── Extrait du texte ──
Publié le 17 Nov 2012 - 08:00
ENTRETIEN AVEC... XIA HUANG (AMBASSADEUR DE CHINE AU SÉNÉGAL)(2ème Partie)

«Le Chinois n'aime pas le blablabla. Quand on s'engage, on passe à l'action !»

Pour sa première grande interview depuis son arrivée à Dakar en provenance de Niamey où il a servi trois ans, Xia Huang, ambassadeur de la République populaire de Chine au Sénégal, s'est confié à EnQuête. Entretien d'une tonalité certaine qui rompt quelque peu d'avec la langue de bois des diplomates. Un signe peut-être chez le Représentant parfaitement francophone de cet Empire décomplexé auquel des experts promettent déjà, dans un horizon proche, la place de première puissance économique mondiale.

 

 

Vous parliez tantôt des tapages sur la corruption en Chine. N'est-ce pas dû au fait que la France, les Usa ou l'Allemagne sont formellement des démocraties pluralistes alors qu'en Chine, on a un Parti et un Etat dominants ?

 

Le système démocratique est devenu un mot d'ordre très populaire. Mais qui peut affirmer qu'il n'existe qu'un seul modèle de démocratie à travers le monde ? La démocratie américaine est-elle la même chose que celle européenne ? M. Thierry de Montbrial a dit : «Effectivement je suis libéral sur le plan politique et sur le plan économique.» Mais il a immédiatement ajouté : «Je préconise une liberté organisée, que ce soit sur le plan économique ou sur le plan politique.» Si nous avons devant nous cette crise, c'est parce que le libéralisme n'a pas été organisé. Certains diraient que c'est formidable, toutes ces démocraties européennes ou américaines. Mais avec celles-ci, comment peut-on expliquer la crise actuelle ? Et qui est à l'origine de cette crise ?
───
Consigne 1: D'après l'entretien, dans quelle ville Xia Huang était-il en poste avant d'arriver à Dakar, et pendant combien de temps ?
── Données extraites ──
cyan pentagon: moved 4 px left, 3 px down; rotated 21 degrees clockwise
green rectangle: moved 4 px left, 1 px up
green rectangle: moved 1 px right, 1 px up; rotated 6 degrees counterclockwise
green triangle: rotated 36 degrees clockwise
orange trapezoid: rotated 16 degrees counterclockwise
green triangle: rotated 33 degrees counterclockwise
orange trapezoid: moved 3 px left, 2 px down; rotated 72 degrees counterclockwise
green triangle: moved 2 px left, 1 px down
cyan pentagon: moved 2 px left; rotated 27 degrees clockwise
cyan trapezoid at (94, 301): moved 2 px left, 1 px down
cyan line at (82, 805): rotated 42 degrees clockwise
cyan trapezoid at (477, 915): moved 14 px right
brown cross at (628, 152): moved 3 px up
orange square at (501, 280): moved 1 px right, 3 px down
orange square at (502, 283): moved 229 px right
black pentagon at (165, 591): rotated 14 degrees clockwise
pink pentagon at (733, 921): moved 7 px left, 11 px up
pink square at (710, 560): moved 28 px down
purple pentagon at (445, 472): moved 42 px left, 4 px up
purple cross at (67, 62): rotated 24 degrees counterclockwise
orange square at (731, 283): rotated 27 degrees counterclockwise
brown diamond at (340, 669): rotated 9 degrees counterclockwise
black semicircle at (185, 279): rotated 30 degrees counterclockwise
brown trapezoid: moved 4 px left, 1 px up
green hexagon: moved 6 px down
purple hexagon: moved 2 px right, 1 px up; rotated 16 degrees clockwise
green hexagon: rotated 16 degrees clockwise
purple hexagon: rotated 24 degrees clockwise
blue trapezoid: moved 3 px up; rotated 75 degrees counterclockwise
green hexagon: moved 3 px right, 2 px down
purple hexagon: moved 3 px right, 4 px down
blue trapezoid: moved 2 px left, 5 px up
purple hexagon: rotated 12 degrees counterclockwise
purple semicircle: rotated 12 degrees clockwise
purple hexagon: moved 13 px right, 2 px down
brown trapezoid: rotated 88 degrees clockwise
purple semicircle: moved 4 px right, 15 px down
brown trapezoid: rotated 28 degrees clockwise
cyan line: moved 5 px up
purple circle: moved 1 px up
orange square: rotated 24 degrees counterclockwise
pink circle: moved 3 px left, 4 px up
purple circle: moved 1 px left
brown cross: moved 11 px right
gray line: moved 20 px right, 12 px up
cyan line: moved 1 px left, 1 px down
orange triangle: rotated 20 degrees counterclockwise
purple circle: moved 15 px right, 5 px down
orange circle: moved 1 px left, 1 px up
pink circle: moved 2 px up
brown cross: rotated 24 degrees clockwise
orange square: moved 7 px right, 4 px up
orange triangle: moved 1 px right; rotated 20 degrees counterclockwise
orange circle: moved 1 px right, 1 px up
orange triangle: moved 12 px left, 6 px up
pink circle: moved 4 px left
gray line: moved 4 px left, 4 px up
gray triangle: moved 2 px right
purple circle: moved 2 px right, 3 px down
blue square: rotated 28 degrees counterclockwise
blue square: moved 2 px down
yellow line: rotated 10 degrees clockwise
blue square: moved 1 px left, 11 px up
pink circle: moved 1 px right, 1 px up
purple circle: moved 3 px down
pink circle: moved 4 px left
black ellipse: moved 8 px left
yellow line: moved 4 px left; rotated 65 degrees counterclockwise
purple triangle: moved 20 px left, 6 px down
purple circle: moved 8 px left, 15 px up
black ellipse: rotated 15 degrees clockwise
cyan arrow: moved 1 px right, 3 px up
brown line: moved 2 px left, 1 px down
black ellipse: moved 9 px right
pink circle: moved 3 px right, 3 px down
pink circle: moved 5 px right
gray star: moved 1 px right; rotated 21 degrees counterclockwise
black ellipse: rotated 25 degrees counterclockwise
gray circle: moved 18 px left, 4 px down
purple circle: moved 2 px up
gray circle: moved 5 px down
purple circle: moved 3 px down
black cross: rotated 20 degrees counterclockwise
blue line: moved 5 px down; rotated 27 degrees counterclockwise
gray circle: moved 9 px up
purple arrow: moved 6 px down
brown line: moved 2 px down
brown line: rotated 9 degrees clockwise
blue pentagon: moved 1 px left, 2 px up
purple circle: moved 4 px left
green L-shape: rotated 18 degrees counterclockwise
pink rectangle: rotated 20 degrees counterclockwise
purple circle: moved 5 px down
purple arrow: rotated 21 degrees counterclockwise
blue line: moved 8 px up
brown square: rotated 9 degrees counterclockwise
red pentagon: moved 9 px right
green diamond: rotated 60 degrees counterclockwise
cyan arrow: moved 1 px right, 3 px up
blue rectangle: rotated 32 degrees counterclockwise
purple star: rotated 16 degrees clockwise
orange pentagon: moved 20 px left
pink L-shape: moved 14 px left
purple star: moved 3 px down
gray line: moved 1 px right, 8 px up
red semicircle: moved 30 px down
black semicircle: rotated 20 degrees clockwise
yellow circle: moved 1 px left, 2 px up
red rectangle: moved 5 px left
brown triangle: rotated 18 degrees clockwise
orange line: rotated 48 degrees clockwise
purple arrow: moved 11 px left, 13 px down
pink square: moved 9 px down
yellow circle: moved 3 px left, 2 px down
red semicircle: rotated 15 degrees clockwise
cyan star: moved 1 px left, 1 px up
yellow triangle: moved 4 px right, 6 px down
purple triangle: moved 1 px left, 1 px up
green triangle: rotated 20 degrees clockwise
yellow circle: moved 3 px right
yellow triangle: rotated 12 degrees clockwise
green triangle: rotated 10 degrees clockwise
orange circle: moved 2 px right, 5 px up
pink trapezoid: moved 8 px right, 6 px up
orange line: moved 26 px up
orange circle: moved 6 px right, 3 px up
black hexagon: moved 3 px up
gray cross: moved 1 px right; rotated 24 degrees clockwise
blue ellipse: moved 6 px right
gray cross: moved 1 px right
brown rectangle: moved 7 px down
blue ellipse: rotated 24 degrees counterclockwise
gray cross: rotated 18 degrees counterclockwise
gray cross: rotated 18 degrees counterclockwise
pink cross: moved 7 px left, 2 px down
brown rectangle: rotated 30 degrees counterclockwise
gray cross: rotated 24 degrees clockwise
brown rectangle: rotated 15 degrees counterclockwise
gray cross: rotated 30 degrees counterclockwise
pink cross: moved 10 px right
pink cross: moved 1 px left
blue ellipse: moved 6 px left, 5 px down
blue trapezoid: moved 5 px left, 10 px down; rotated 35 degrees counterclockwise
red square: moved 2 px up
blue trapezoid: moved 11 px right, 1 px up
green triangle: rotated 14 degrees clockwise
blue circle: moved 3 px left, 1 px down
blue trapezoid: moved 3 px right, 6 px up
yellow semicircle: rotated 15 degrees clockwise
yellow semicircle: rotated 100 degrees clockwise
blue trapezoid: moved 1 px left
───
Consigne 2: Affiche sans rien changer les lignes de la liste, de la toute première jusqu'à celle qui contient « black pentagon at », incluse.

Résultat final 1: À Niamey, pendant trois ans.

Résultat final 2:
cyan pentagon: moved 4 px left, 3 px down; rotated 21 degrees clockwise
green rectangle: moved 4 px left, 1 px up
green rectangle: moved 1 px right, 1 px up; rotated 6 degrees counterclockwise
green triangle: rotated 36 degrees clockwise
orange trapezoid: rotated 16 degrees counterclockwise
green triangle: rotated 33 degrees counterclockwise
orange trapezoid: moved 3 px left, 2 px down; rotated 72 degrees counterclockwise
green triangle: moved 2 px left, 1 px down
cyan pentagon: moved 2 px left; rotated 27 degrees clockwise
cyan trapezoid at (94, 301): moved 2 px left, 1 px down
cyan line at (82, 805): rotated 42 degrees clockwise
cyan trapezoid at (477, 915): moved 14 px right
brown cross at (628, 152): moved 3 px up
orange square at (501, 280): moved 1 px right, 3 px down
orange square at (502, 283): moved 229 px right
black pentagon at (165, 591): rotated 14 degrees clockwise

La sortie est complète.